Deve essere chiaro perciò che il
popolo è l’insieme di tutti gli individui insistenti su un territorio, dai
confini ben precisi e regolato da leggi, che ha nella sua classe dirigente la
sua guida. Come il cervello fa parte del corpo e ne è la guida; così la classe
dirigente o altrimenti detta politica o élite è il cervello del popolo, ovvero
la guida del popolo.
Di questi tempi, purtroppo, ci
troviamo ad intendere il populismo nella sua accezione negativa: non la classe
dirigente alla testa del popolo-massa, ma questo che influenza e condiziona la
classe dirigente. Che è il rovesciamento dei ruoli, quello che una volta,
secondo il sociologo russo Mikhail Bachtin, avveniva nel breve tempo del
carnevale.

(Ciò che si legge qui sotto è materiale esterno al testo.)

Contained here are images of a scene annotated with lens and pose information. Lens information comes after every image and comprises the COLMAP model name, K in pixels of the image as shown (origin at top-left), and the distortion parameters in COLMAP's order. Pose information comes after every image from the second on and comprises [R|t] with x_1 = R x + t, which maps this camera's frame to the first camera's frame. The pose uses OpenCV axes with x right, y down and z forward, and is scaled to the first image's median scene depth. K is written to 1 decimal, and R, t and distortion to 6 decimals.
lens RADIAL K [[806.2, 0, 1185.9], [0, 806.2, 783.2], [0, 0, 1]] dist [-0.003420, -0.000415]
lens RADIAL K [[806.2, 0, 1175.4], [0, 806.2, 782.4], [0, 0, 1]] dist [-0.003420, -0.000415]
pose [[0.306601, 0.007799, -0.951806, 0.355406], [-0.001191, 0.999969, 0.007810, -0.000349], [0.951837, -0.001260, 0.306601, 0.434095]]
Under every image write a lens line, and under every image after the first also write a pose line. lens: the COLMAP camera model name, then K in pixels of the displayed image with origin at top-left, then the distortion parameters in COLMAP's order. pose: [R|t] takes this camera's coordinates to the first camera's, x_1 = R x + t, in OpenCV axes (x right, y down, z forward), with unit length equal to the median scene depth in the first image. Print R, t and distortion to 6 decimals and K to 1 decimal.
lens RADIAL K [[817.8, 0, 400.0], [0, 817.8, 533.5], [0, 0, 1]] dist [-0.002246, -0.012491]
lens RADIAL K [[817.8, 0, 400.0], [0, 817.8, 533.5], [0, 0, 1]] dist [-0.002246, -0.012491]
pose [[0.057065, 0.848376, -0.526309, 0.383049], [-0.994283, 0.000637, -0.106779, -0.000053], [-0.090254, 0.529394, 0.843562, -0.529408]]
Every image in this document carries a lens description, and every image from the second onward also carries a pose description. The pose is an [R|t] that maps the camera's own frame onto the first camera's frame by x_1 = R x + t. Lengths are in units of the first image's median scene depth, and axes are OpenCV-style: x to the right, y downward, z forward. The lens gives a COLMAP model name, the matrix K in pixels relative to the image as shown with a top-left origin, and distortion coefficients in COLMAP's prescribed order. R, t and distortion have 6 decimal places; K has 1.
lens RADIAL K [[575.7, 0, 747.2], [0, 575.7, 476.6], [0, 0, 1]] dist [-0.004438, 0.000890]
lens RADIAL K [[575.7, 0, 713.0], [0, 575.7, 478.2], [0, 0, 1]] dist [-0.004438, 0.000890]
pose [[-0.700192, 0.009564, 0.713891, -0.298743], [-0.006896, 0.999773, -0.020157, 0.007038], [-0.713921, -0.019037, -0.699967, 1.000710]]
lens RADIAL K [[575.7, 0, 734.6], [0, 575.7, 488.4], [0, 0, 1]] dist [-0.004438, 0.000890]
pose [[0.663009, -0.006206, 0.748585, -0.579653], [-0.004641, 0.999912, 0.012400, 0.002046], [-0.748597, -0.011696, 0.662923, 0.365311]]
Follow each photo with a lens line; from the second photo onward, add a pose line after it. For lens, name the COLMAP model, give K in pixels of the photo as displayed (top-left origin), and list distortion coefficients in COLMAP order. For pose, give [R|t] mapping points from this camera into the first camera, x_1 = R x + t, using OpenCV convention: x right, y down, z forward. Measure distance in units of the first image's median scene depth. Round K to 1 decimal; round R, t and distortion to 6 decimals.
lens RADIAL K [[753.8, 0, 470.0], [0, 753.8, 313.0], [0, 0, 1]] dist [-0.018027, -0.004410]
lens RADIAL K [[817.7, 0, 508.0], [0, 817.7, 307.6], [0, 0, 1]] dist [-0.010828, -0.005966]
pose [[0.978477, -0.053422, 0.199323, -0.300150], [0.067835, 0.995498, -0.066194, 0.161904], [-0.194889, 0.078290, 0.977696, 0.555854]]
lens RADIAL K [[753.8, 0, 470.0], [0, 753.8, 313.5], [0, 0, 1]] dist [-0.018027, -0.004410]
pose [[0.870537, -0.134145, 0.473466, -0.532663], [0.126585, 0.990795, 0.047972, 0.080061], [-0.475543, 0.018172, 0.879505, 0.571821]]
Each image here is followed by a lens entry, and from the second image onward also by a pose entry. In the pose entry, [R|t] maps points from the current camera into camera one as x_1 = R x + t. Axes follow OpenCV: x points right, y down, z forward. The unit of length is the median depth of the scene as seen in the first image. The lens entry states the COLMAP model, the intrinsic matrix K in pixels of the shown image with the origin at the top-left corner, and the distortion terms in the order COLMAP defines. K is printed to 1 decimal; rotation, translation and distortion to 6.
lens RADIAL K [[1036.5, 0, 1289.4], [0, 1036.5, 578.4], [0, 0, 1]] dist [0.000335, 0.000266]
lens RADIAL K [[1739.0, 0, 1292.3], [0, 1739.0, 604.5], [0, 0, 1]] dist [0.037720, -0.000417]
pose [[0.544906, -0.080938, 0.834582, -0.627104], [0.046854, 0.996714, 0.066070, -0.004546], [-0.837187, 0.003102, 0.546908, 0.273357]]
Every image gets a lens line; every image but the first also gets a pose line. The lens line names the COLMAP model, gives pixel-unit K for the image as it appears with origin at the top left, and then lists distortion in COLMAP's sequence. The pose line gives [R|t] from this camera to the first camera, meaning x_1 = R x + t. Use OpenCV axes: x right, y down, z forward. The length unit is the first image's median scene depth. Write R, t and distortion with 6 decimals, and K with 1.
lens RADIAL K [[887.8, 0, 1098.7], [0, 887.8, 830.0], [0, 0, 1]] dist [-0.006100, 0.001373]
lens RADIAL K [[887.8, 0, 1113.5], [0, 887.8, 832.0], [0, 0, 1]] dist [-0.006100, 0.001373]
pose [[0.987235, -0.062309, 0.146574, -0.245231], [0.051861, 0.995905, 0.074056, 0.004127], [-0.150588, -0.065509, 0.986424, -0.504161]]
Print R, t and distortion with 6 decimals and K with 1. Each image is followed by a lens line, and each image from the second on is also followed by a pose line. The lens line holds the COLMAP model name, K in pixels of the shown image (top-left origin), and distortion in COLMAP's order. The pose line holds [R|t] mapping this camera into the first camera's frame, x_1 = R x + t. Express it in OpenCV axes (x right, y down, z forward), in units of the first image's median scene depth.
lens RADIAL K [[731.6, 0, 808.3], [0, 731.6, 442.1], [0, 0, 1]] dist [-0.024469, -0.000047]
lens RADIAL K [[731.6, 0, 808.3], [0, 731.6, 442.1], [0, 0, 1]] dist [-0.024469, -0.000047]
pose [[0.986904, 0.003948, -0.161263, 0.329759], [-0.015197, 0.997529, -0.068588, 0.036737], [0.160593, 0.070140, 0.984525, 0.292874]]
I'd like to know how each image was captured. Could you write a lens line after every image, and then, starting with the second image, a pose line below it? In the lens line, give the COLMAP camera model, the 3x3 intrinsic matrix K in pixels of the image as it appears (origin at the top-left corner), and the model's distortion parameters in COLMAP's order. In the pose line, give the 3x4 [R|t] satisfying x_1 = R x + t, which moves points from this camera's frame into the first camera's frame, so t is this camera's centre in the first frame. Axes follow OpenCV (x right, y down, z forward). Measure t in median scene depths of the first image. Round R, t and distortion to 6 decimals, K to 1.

In questo periodo si raffigurava l’asino sul trono del re o sul
soglio pontificio del papa, in un ribaltamento dei ruoli e dei valori. Ma chi
lo faceva aveva almeno la consapevolezza dei suoi comportamenti, ben limitati
in un breve lasso di tempo: semel in anno
licet insanire. E le classi dirigenti lasciavano fare nel suddetto periodo
perché quanto veniva fatto era funzionale al loro ruolo istituzionale; solo una
piccola e breve licenza, per divertirsi dopo tanto lavoro.
I vari populismi che agitano oggi
i paesi europei di antica e antichissima civiltà hanno trovato soggetti che li
interpretano nella maniera rovesciata. Per fare degli esempi. Che se ne deve
fare l’Italia di un leader che la pensa come un ubriaco di osteria? Che se ne
deve fare la Francia di un leader che la pensa come un frequentatore di
bistrot? Che se ne deve fare la Germania di un leader che la pensa come un bavarese frequentatore di Bierhalle? Si potrebbe continuare con tanti altri leader europei, che,
per aver sposato gli umori del popolo più basso, vengono considerati populisti.
Questi leader negano di fatto il loro ruolo, lasciandosi trascinare dal popolo-massa
piuttosto che essere loro a guidarlo.
Essi tuttavia si difendono e
contrattaccano. Nei loro slogan – uno dei più abusati è “sono uno di voi” – si
compiacciono di essere come uno dei tanti del popolo-massa, sia pure dotati di
quelle capacità utili a farsi rappresentante senza tradire la parte di cui si
sentono leader e trovano nel cosiddetto establishment
il nemico del popolo da sconfiggere. Essi tendono ad esprimersi come la
componente più bassa e perfino triviale del popolo-massa.
L’esempio più eclatante è costituito
dal comico Beppe Grillo e dai suoi urlati e reiterati vaffanculo, diventati veri e propri riti politici: i vaffaday, sorta di assemblee senza
dibattito, orge in cui il capo si esibisce in esilaranti gag, attraverso i
quali veicola i suoi messaggi populistici, contenenti ingiurie e minacce contro
uomini, cose e istituzioni del cosiddetto establishment.
Gli attacchi all’Euro sono
subliminali. I populisti non ce l’hanno con l’Euro in quanto moneta comune, che
andrebbe per tanto apprezzata, ma perché costituisce l’icona di un nemico da
abbattere, la prova della frode e degli inganni. L’Euro dà corpo ad un nemico
invisibile, lo rende vulnerabile. E’ il populismo di chi non vede oltre l’immediato,
oltre il problema del momento, e si esprime con continue doléances prive di contestualizzazione e di prospettiva.